I have been wanting to show the progression of a painting from start to finish and i recently slowed down enough and remembered to take photos at different stages of the piece.
This painting was done in an afternoon in my basement, uh... i mean studio..... The photo that i used was taken at Steigerwald Refuge, during one of my treks down the path in search of a plein air subject to paint. I will often stop and take a pic when i see something that strikes my eye in hopes of using it in just this manner. So here we go......

I like to use a highly textured panel for my support. This panel is a former painting that i sanded down and gessoed over and reveals some wonderful texture.

The first thing i do is to tan my panel using a varied mixture of Burnt Sienna, Alizarin Crimson and Ultramarine and then loosely sketch my composition. Next, blocking in some shapes trying to lay in some darks, but sometimes i get a little antsy and my passion for color gets the better of me.

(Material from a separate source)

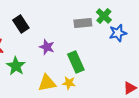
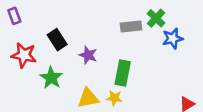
black rectangle: (21, 24) -> (57, 40), moved
green rectangle: (76, 62) -> (123, 73), turned 35

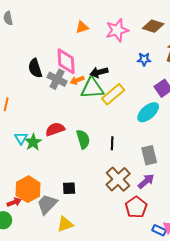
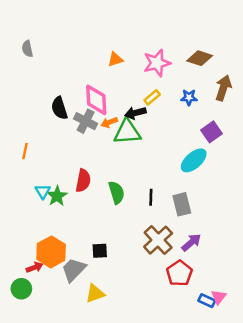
yellow rectangle: (113, 94) -> (152, 97), moved, size x0.6
red semicircle: (55, 129) -> (83, 181), turned 120
gray rectangle: (149, 155) -> (182, 204), moved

Introducing the background trees and sky

Here i have lightened up the hillside grass, established the foreground tree and layed in my highlights for the path which really allow the painting to take shape.

Path of Light 14x11

At last i add some touches of lights and darks in an effort to make things pop a bit, soften some background edges and add some foodle to the tree and i think were done. I really liked the way the foreground shadows act as stair steps into the painting, maybe a bit of a struggle to get past them (much like hiking), but the draw of the path leading you into the painting, i think, outweighs the initial struggles. Also, the big bushy tree in the foreground was an absolute joy to paint and keeps you from going off the panel. Oh, i should explain the foodle reference; its actually two words i enjoy saying that help me refrain from too much detail work...... Fiddle and Noodle - Foodle. Oops, i guess the Fox Terrier/Poodle mix beat me to it, darn poodles anyway.....

Friday, October 7, 2011

What is my style?

Dining Room Light
My previous posting was of a painting that took many days and many hours to complete. This one only took 2-3 hours, a speed painting in comparison. I did not think too much, a smash and grab type mentality. I did not worry about getting all the colors perfect, much less all the shapes, but i wanted to give the feeling of the light streaming in through our dining room windows, highlighting the focal point, blurring the lines in the background and sharpening the edges in the foreground; but not too sharp. All the while striving for a sense of atmosphere.
So when i completed this painting i thought a lot about my style of painting. What is my style? How can i labor over a painting for days and turn around a week later and crank out this speed demon? And i think i came up with an answer that in the back of my mind i have known all along.
Art, whether that be poetry, sculpting, painting, or whatever the medium, is all about passion and inspiration. Its about connecting with a subject and feeling a strong need to portray it, however the artist is experiencing it. That connection, that bonding is so critical and is the only way to get true unmanufactured emotion and feeling into a piece; and that's when it becomes art.
I am never going to pidgeon hole myself into doing the same thing over and over, the same way everytime. I would be bored to tears. But exploring, trying new techniques, and pushing my own boundaries is clearly where it's at for me. And when it's all said and done, i will have that body of work, that cohesive style that will be unique to me.
So, thank you for taking an interest in my journey. My hope is to inspire you. Inspire you to pick up a pen, or a brush and create art yourself. Inspire you to appreciate art or that you become an inspiration for someone else in this wonderful world of ART.